» **Work request**
Work through the entries below and report how many lines include "Company". The number alone is the answer.

» **Exercise inputs**
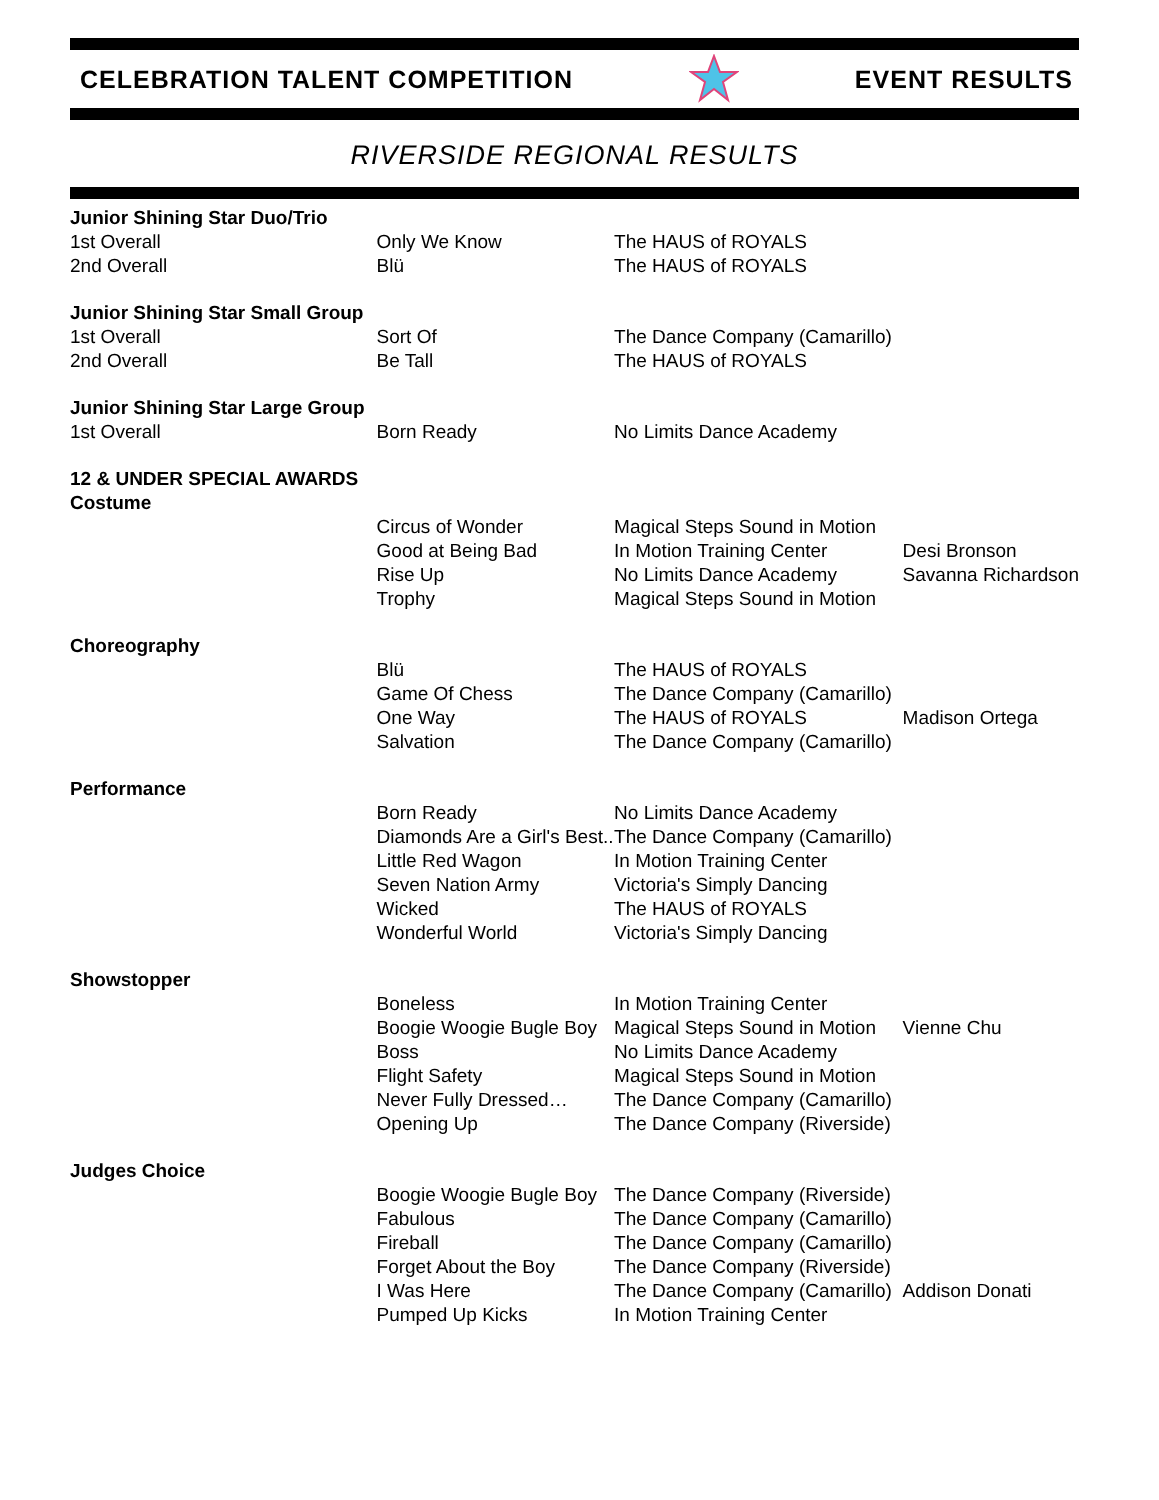CELEBRATION TALENT COMPETITION EVENT RESULTS
RIVERSIDE REGIONAL RESULTS
| Junior Shining Star Duo/Trio | | | |
| 1st Overall | Only We Know | The HAUS of ROYALS | |
| 2nd Overall | Blü | The HAUS of ROYALS | |
| Junior Shining Star Small Group | | | |
| 1st Overall | Sort Of | The Dance Company (Camarillo) | |
| 2nd Overall | Be Tall | The HAUS of ROYALS | |
| Junior Shining Star Large Group | | | |
| 1st Overall | Born Ready | No Limits Dance Academy | |
| 12 & UNDER SPECIAL AWARDS | | | |
| Costume | | | |
| | Circus of Wonder | Magical Steps Sound in Motion | |
| | Good at Being Bad | In Motion Training Center | Desi Bronson |
| | Rise Up | No Limits Dance Academy | Savanna Richardson |
| | Trophy | Magical Steps Sound in Motion | |
| Choreography | | | |
| | Blü | The HAUS of ROYALS | |
| | Game Of Chess | The Dance Company (Camarillo) | |
| | One Way | The HAUS of ROYALS | Madison Ortega |
| | Salvation | The Dance Company (Camarillo) | |
| Performance | | | |
| | Born Ready | No Limits Dance Academy | |
| | Diamonds Are a Girl's Best.. | The Dance Company (Camarillo) | |
| | Little Red Wagon | In Motion Training Center | |
| | Seven Nation Army | Victoria's Simply Dancing | |
| | Wicked | The HAUS of ROYALS | |
| | Wonderful World | Victoria's Simply Dancing | |
| Showstopper | | | |
| | Boneless | In Motion Training Center | |
| | Boogie Woogie Bugle Boy | Magical Steps Sound in Motion | Vienne Chu |
| | Boss | No Limits Dance Academy | |
| | Flight Safety | Magical Steps Sound in Motion | |
| | Never Fully Dressed… | The Dance Company (Camarillo) | |
| | Opening Up | The Dance Company (Riverside) | |
| Judges Choice | | | |
| | Boogie Woogie Bugle Boy | The Dance Company (Riverside) | |
| | Fabulous | The Dance Company (Camarillo) | |
| | Fireball | The Dance Company (Camarillo) | |
| | Forget About the Boy | The Dance Company (Riverside) | |
| | I Was Here | The Dance Company (Camarillo) | Addison Donati |
| | Pumped Up Kicks | In Motion Training Center | |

» **Answer to this task**
11